This internship is given to an outstanding human rights undergraduate student to complete a summer internship at Freedom House in Washington, DC.
This eight-week learning immersion experience is awarded to an outstanding human rights undergraduate student completing a summer internship at Freedom House in Washington, DC. A $5,000 scholarship is provided to assist with expenses related to the internship. Freedom House is a nonpartisan advocacy institution that has been in existence since 1941. Students involved in this internship will observe first-hand the practice of advocacy. When applying, students should specify if they are interested in working with Communications, Development or with the Africa Desk.
Students with an interest in advocacy for democracy and human rights around the world should consider this internship.
For more information, please see https://freedomhouse.org.
Throughout high school and his first two years at UConn, Arthur was an active member of the Model United Nations club. He has also held several leadership positions as a member of the Greek community and as a brother of Tau Kappa Epsilon (TKE) since the fall of his freshman year. These positions include serving as a Greek Peer Ambassador and the Inter-Fraternity Council’s Vice-President of Recruitment, and serving as his fraternity’s House manager, Homecoming Chairman and Philanthropy Chairman. Arthur has also been an employee at UConn’s Student Union since his sophomore year and currently works as a Building Manager at the Student Union, a position he was selected for in the spring of his 3rd undergraduate year.
In the future and after obtaining both his bachelor degrees in Political Science and Human Rights and Master’s degree in Public Administration from UConn, Arthur is working towards becoming a Foreign Services Officer for the U.S. State Department.
Andrew Oravecz is a rising senior at the University of Connecticut pursuing a double major in Political Science and Human Rights. Andrew worked as an external relations intern at Freedom House, located in Washington, D.C., from May through July 2014.

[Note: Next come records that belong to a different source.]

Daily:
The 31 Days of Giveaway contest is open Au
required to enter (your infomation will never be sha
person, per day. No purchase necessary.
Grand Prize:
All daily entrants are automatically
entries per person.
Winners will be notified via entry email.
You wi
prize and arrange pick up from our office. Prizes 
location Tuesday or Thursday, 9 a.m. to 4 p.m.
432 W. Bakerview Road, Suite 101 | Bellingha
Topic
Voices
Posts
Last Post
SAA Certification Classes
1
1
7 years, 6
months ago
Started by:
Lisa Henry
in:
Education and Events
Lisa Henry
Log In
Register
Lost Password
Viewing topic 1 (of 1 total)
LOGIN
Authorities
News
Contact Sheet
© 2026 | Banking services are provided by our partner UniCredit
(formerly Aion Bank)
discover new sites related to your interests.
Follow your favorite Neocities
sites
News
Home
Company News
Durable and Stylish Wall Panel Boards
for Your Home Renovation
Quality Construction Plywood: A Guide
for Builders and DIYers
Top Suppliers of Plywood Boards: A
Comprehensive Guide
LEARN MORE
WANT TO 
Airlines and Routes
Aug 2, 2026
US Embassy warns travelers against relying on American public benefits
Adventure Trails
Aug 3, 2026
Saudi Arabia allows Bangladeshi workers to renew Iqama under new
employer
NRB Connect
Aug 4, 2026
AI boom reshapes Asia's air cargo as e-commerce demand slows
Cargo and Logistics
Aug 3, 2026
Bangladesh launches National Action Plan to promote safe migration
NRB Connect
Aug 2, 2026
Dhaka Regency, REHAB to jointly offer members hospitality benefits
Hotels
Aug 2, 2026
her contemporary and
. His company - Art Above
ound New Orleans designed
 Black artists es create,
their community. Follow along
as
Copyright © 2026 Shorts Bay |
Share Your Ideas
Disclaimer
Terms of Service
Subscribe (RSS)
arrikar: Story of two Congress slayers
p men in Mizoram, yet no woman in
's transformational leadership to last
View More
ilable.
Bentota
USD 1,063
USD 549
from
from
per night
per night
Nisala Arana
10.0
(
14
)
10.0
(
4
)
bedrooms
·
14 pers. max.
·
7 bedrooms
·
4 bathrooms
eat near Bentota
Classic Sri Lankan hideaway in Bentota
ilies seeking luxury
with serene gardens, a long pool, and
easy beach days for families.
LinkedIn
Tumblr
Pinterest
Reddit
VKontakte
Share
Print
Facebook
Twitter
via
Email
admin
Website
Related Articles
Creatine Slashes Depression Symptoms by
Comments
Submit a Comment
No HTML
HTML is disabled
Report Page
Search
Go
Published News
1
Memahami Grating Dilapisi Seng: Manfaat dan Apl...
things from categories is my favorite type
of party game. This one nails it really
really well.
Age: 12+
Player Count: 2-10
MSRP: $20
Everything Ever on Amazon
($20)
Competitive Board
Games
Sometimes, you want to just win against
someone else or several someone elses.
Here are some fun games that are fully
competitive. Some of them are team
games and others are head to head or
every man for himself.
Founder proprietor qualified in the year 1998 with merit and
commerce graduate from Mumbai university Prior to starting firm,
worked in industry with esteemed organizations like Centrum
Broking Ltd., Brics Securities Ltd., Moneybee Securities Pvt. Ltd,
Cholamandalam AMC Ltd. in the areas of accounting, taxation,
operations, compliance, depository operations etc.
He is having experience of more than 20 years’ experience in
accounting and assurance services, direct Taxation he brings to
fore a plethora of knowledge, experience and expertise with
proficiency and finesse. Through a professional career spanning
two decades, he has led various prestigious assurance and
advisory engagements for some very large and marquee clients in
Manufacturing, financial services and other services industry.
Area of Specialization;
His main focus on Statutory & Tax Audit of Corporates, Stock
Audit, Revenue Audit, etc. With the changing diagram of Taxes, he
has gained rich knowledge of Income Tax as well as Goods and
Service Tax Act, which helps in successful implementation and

During his freshman year, Andrew was a member of the Leadership Learning Community where he sought to polish his practical and theoretical leadership skills. In fall of 2012, Andrew became a Resident Assistant in North campus where he served as a mentor, leader, and advocate for his floor and overall community. At the start of his junior year, Andrew moved to Alumni Quadrangle where he will again serve as Resident Assistant his senior year. In addition, during fall of 2013, Andrew conducted a significant research paper under the direction of Professor John Clifford. Looking through the lens of early American diplomacy, Andrew conducted research regarding the Hague Peace Conferences of 1899 where he sought to understand the balance of foreign policy interests and respect for human rights by the American delegation. Andrew came to the conclusion that, despite having few tangible accomplishments, the peace conferences served as a framework for future international agreements.
In spring 2014, Andrew interned in the Congressional Office of Representative Elizabeth Esty in Washington, D.C. Andrew contributed to the office by providing constituent services, attending briefings on behalf of staff, providing informative memos, and conducting policy research. While in Washington, Andrew also participated in a Foreign Policy and National Security program hosted by Partnership for a Secure America. Andrew was named one of eighteen scholars to contribute to the Back to Bipartisanship program which encompassed students from across the country.
In the future, Andrew hopes to study abroad to further understand the complexities of international relations. The intersection of foreign affairs, American diplomacy, and human rights is Andrew’s passion.
Tess Johnson is a rising senior at the University of Connecticut and was the first intern from the Human Rights Institute at Freedom House in Washington D.C. She worked with Freedom House from June through August 2012 as part of their sub-Saharan Africa programs.Since her freshman year, Tess has been a student in the University’s Honors Program in the Department of Political Science. Tess has had the opportunity to do undergraduate research on two separate occasions, looking at public attitudes and behaviors about ethical consumption in the spring of 2011 and at the New England town meeting form of government in the state of Connecticut in the fall of 2011. Tess recently presented her research, “Public Views on Ethical Consumption,” as part of the Social Sciences, Humanities, and Arts Research Experience (SHARE) at the 15th Annual Frontier in Undergraduate Research Poster Exhibition this April. Tess also hopes to be one of the first graduates of the new Human Rights major.
Tess has also worked as a student facilitator in the UConn Connects Program, which helps students on academic probation and other at-risk students to get back on track. Tess has also been active in the Arabic language program at the University.
Tess will be writing her Honors thesis beginning in the Fall of 2012 in conjunction with the Political Science Department and the Human Rights Institute with Dr. David Richards. Tess hopes to examine in depth the relationship between corporations and human rights. Upon graduation, Tess hopes to pursue a career in human rights after completing a program in either international affairs or law.